▶ [AIM OF THE TASK]: Restate the listing below word for word, pictures excluded.

▶ [DATA PROVIDED]:
== == ==

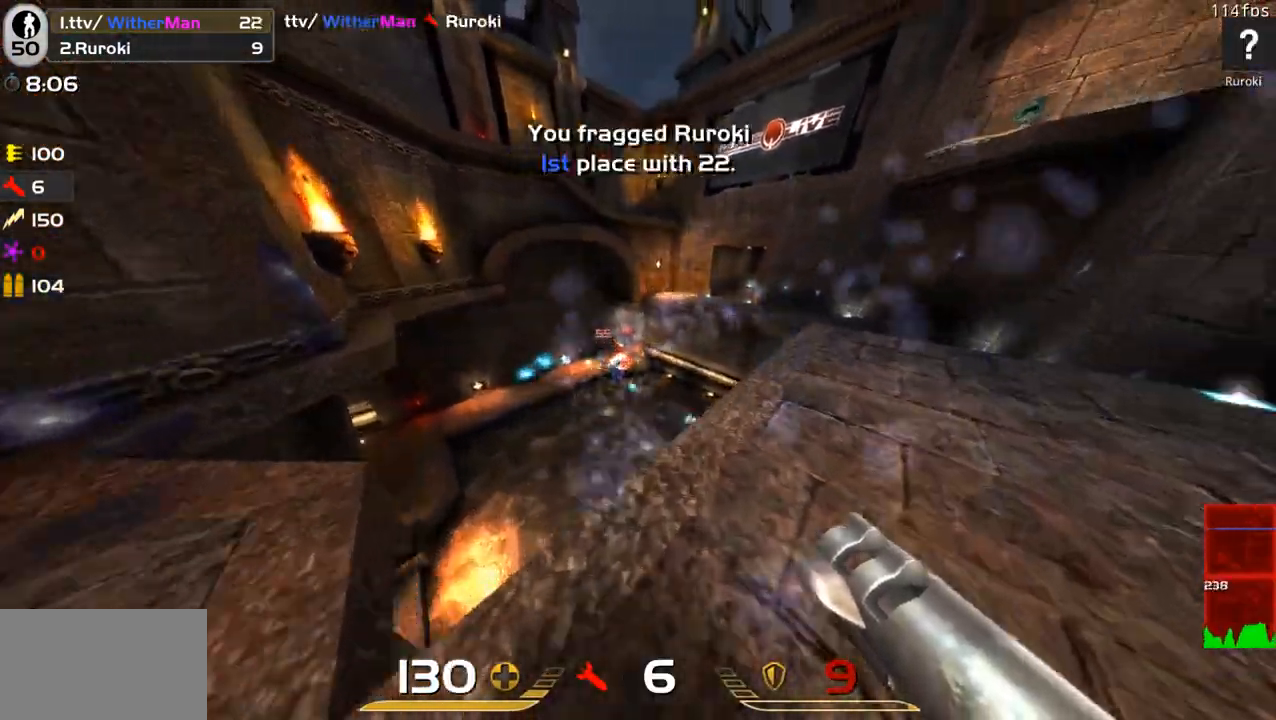
{"keys": ["d"], "mouse": [], "events": [[16, "mouse_left", "down"], [66, "w", "up"], [150, "mouse_left", "up"], [200, "w", "down"], [300, "a", "down"], [350, "d", "up"], [400, "w", "up"], [433, "a", "up"], [433, "d", "down"]]}
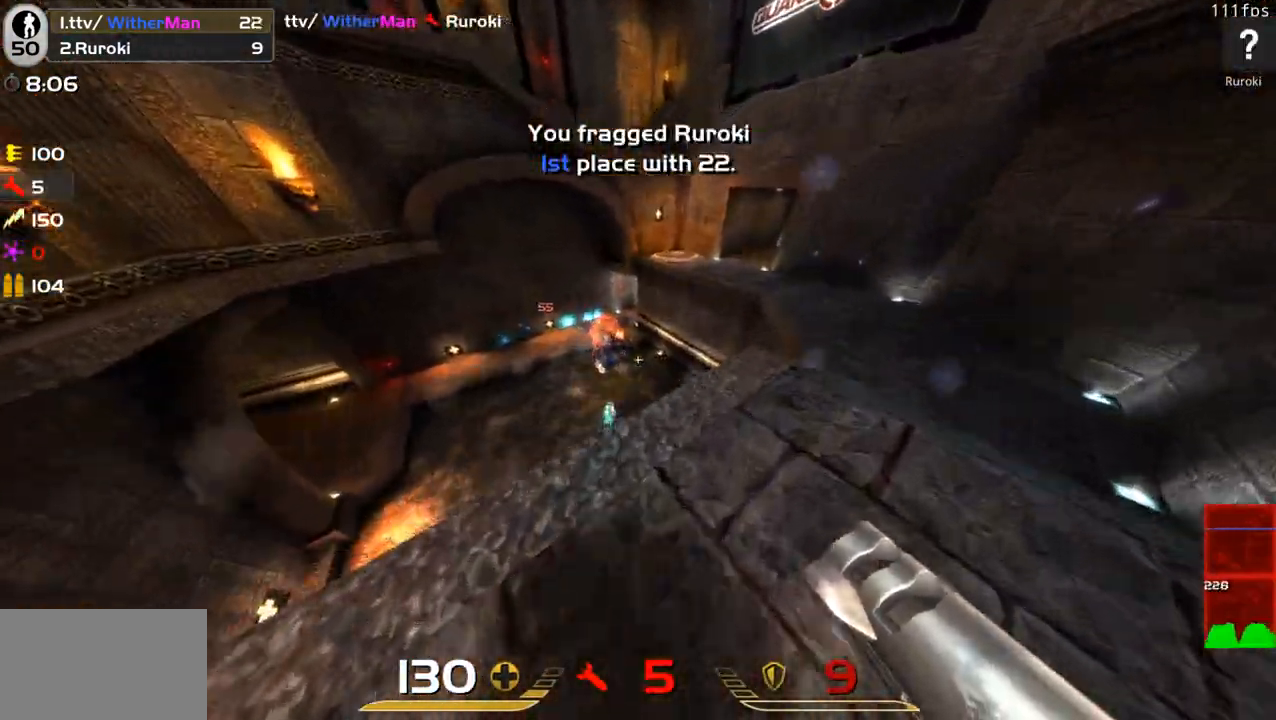
{"keys": ["d", "s"], "mouse": [], "events": [[33, "d", "up"], [133, "w", "down"], [366, "a", "down"], [366, "mouse_left", "down"], [416, "w", "up"], [450, "d", "down"], [500, "a", "up"], [500, "mouse_left", "up"], [500, "s", "down"]]}
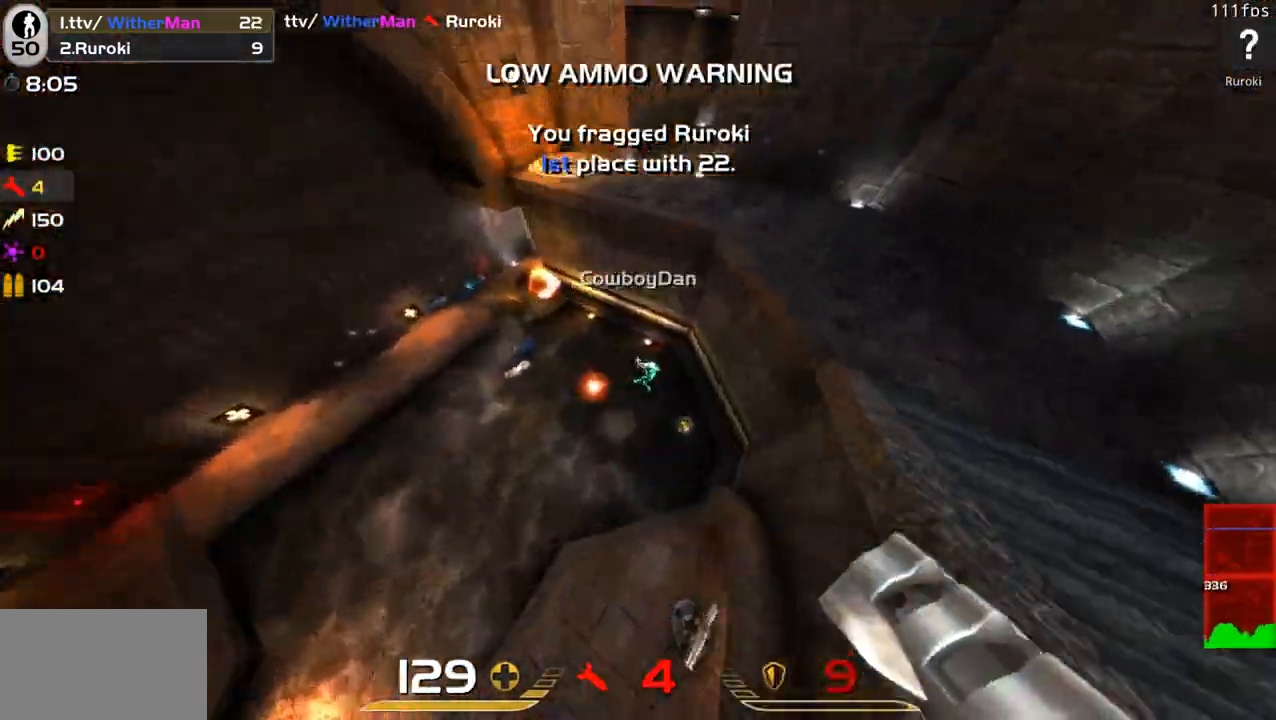
{"keys": ["a"], "mouse": [], "events": [[183, "s", "up"], [283, "w", "down"], [383, "a", "down"], [416, "d", "up"], [416, "w", "up"]]}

== == ==

▶ [WRITTEN SOLUTION]:
{"keys": ["d"], "mouse": [], "events": [[16, "mouse_left", "down"], [66, "w", "up"], [150, "mouse_left", "up"], [200, "w", "down"], [300, "a", "down"], [350, "d", "up"], [400, "w", "up"], [433, "a", "up"], [433, "d", "down"]]}
{"keys": ["d", "s"], "mouse": [], "events": [[33, "d", "up"], [133, "w", "down"], [366, "a", "down"], [366, "mouse_left", "down"], [416, "w", "up"], [450, "d", "down"], [500, "a", "up"], [500, "mouse_left", "up"], [500, "s", "down"]]}
{"keys": ["a"], "mouse": [], "events": [[183, "s", "up"], [283, "w", "down"], [383, "a", "down"], [416, "d", "up"], [416, "w", "up"]]}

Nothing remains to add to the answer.